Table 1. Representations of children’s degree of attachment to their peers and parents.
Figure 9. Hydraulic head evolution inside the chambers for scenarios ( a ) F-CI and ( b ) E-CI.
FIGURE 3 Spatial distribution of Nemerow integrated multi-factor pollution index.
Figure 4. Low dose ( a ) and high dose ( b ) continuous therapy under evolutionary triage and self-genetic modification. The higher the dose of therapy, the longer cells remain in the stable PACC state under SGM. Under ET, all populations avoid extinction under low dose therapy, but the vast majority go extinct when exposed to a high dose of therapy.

•••••

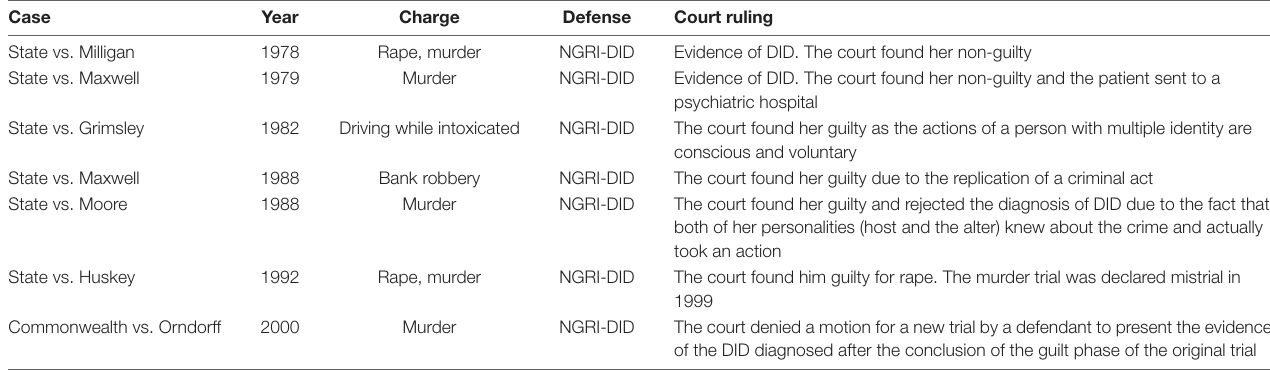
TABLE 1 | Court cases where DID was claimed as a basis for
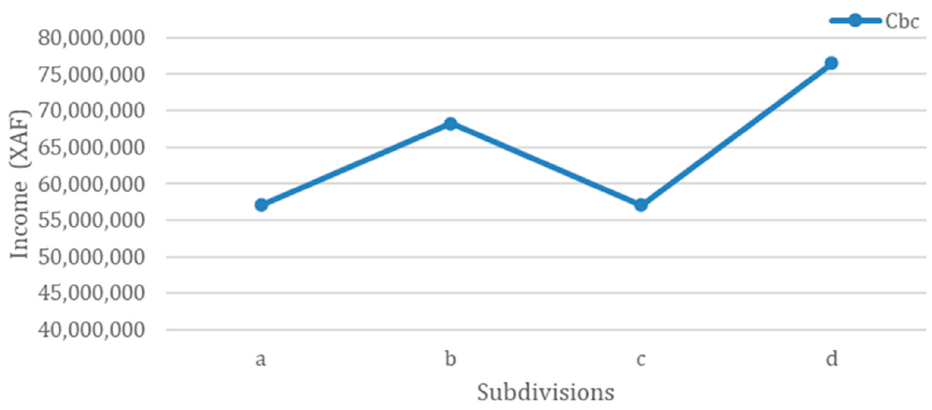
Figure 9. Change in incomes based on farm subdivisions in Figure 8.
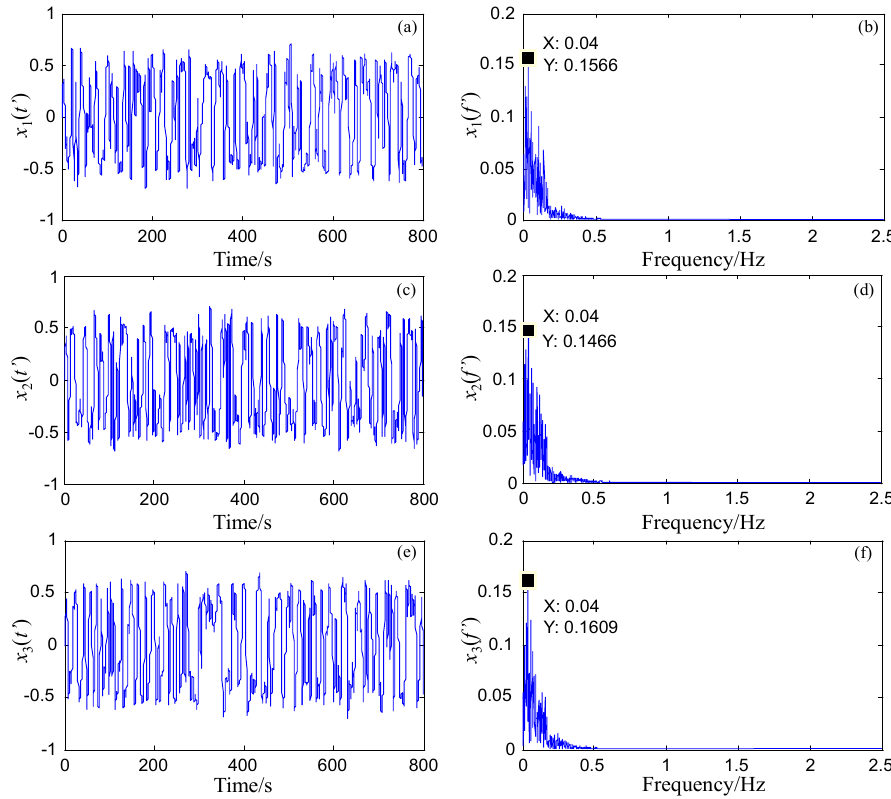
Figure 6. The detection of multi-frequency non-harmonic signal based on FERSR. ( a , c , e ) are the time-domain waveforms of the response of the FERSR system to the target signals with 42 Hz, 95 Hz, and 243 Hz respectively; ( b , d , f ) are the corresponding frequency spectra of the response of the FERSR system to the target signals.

•••••

* Task objective
The answer must be every line of the records that contains the word "based".

* Result for this exercise
Figure 9. Change in incomes based on farm subdivisions in Figure 8.
Figure 6. The detection of multi-frequency non-harmonic signal based on FERSR. ( a , c , e ) are the time-domain waveforms of the response of the FERSR system to the target signals with 42 Hz, 95 Hz, and 243 Hz respectively; ( b , d , f ) are the corresponding frequency spectra of the response of the FERSR system to the target signals.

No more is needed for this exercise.